Boris Johnson war schon schlimm. Doch mit Truss könnte alles noch schlimmer werden. Sie war zwar ursprünglich gegen den Brexit. Doch nach dem Sieg der EU-Gegner hat sie ihr Hemd gewendet und sich zur Hardlinerin gemausert.
Nun präsentiert sie sich als zweite Thatcher und unerbittliche Russland-Gegnerin. Offenbar will sie, was den Ukraine-Krieg betrifft, sogar noch Johnson übertrumpfen. Der hatte es geschafft, Kiew von Verhandlungen mit Moskau abzubringen.
Truss dürfte nun versuchen, ihr Land noch tiefer in den Krieg gegen Russland zu ziehen und die Hardliner in der EU – allen voran Polen – anzustacheln. Damit wird sie den wenigen verbliebenen Realisten das Leben noch schwerer machen.
Dies gilt vor allem für Frankreichs Macron.
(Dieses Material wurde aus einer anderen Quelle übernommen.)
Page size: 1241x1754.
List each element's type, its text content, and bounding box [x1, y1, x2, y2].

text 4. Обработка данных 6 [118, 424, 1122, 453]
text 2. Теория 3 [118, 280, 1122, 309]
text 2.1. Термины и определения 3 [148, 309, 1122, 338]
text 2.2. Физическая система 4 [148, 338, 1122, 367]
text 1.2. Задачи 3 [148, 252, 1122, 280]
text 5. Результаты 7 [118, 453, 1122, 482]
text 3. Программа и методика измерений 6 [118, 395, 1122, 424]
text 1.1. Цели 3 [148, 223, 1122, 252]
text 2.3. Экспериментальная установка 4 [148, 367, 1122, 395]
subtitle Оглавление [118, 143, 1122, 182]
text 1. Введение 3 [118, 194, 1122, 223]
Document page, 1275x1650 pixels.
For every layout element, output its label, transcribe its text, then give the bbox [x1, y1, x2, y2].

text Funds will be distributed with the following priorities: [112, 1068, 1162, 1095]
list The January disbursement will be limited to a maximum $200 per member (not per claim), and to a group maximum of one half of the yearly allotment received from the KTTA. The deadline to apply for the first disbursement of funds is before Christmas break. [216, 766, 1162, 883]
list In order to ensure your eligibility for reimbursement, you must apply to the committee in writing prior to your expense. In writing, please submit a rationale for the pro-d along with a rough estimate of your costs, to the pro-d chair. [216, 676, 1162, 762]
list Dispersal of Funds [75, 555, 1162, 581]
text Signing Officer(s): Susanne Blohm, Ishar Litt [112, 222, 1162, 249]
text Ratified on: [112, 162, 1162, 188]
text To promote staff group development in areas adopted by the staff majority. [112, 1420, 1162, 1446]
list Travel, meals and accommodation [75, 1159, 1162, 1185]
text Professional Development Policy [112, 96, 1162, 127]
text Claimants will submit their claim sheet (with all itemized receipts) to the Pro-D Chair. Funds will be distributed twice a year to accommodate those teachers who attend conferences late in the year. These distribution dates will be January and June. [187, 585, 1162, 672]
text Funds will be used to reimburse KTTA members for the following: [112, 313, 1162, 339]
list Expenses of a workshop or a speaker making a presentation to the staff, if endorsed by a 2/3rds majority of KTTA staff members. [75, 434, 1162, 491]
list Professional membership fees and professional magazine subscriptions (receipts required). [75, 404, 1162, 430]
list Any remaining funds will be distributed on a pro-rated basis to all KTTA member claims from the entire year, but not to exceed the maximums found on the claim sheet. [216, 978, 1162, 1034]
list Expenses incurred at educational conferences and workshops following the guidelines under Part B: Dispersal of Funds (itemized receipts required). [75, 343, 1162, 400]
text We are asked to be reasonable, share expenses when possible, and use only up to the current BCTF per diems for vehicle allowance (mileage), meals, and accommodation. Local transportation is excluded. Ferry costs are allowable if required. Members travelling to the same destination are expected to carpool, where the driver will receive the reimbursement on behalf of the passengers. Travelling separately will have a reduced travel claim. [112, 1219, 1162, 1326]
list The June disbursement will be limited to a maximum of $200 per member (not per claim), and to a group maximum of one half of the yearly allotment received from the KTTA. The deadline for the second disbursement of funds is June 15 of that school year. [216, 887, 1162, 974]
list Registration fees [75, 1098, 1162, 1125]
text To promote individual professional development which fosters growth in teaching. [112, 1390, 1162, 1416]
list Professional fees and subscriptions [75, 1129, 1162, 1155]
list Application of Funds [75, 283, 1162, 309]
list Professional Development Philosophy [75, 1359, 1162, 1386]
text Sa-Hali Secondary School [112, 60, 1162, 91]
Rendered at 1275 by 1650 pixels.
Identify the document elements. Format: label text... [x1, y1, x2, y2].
Auf die Frage, ob er “Freund oder Feind” sei, antwortete Truss, darüber sei das letzte Wort noch nicht gesprochen. Es war eine Beleidigung für den Nato-Partner und ein Affront für die EU.
Für Kommissionschefin von der Leyen ist das indes kein Problem. Sie beglückwünschte Truss zu ihrem Wahlerfolg und betonte die “gemeinsamen Herausforderungen”, zu denen natürlich auch der Krieg in der Ukraine zähle…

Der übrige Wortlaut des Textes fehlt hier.